[[ Recorded data open ]]
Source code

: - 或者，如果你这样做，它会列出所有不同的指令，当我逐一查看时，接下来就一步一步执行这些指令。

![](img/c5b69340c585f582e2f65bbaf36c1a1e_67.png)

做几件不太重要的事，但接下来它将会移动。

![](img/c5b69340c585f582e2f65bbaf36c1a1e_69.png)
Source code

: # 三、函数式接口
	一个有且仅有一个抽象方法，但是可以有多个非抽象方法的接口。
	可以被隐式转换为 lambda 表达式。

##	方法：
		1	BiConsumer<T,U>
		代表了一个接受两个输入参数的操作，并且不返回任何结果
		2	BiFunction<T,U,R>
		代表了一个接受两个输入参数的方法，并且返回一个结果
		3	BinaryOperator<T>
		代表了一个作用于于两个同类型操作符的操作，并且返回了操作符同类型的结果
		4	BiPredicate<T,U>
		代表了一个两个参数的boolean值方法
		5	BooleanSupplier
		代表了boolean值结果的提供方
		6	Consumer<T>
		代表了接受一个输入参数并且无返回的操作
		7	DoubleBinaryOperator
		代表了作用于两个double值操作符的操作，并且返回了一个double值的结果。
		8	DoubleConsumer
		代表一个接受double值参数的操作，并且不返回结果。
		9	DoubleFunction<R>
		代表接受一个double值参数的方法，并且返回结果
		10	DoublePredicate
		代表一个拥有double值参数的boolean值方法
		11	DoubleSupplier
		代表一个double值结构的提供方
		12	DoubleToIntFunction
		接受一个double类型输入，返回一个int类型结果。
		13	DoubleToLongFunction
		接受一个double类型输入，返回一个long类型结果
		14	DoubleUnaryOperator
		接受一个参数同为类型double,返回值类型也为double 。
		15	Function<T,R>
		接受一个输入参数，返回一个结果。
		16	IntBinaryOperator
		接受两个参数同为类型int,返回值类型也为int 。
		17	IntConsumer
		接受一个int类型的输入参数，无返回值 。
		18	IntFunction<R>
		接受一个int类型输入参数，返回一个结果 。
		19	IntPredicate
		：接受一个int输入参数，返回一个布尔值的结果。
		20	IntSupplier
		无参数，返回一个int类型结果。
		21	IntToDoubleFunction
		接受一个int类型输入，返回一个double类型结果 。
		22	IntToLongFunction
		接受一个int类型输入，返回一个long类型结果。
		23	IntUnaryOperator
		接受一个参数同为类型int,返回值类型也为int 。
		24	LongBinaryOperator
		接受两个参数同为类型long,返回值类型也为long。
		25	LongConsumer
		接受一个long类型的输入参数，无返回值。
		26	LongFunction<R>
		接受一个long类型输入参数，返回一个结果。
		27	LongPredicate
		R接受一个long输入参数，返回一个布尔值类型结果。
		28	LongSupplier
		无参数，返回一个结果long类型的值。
[[ Recorded data closed ]]
All entries shown above should be printed again exactly.

Source code

: - 或者，如果你这样做，它会列出所有不同的指令，当我逐一查看时，接下来就一步一步执行这些指令。

![](img/c5b69340c585f582e2f65bbaf36c1a1e_67.png)

做几件不太重要的事，但接下来它将会移动。

![](img/c5b69340c585f582e2f65bbaf36c1a1e_69.png)
Source code

: # 三、函数式接口
	一个有且仅有一个抽象方法，但是可以有多个非抽象方法的接口。
	可以被隐式转换为 lambda 表达式。

##	方法：
		1	BiConsumer<T,U>
		代表了一个接受两个输入参数的操作，并且不返回任何结果
		2	BiFunction<T,U,R>
		代表了一个接受两个输入参数的方法，并且返回一个结果
		3	BinaryOperator<T>
		代表了一个作用于于两个同类型操作符的操作，并且返回了操作符同类型的结果
		4	BiPredicate<T,U>
		代表了一个两个参数的boolean值方法
		5	BooleanSupplier
		代表了boolean值结果的提供方
		6	Consumer<T>
		代表了接受一个输入参数并且无返回的操作
		7	DoubleBinaryOperator
		代表了作用于两个double值操作符的操作，并且返回了一个double值的结果。
		8	DoubleConsumer
		代表一个接受double值参数的操作，并且不返回结果。
		9	DoubleFunction<R>
		代表接受一个double值参数的方法，并且返回结果
		10	DoublePredicate
		代表一个拥有double值参数的boolean值方法
		11	DoubleSupplier
		代表一个double值结构的提供方
		12	DoubleToIntFunction
		接受一个double类型输入，返回一个int类型结果。
		13	DoubleToLongFunction
		接受一个double类型输入，返回一个long类型结果
		14	DoubleUnaryOperator
		接受一个参数同为类型double,返回值类型也为double 。
		15	Function<T,R>
		接受一个输入参数，返回一个结果。
		16	IntBinaryOperator
		接受两个参数同为类型int,返回值类型也为int 。
		17	IntConsumer
		接受一个int类型的输入参数，无返回值 。
		18	IntFunction<R>
		接受一个int类型输入参数，返回一个结果 。
		19	IntPredicate
		：接受一个int输入参数，返回一个布尔值的结果。
		20	IntSupplier
		无参数，返回一个int类型结果。
		21	IntToDoubleFunction
		接受一个int类型输入，返回一个double类型结果 。
		22	IntToLongFunction
		接受一个int类型输入，返回一个long类型结果。
		23	IntUnaryOperator
		接受一个参数同为类型int,返回值类型也为int 。
		24	LongBinaryOperator
		接受两个参数同为类型long,返回值类型也为long。
		25	LongConsumer
		接受一个long类型的输入参数，无返回值。
		26	LongFunction<R>
		接受一个long类型输入参数，返回一个结果。
		27	LongPredicate
		R接受一个long输入参数，返回一个布尔值类型结果。
		28	LongSupplier
		无参数，返回一个结果long类型的值。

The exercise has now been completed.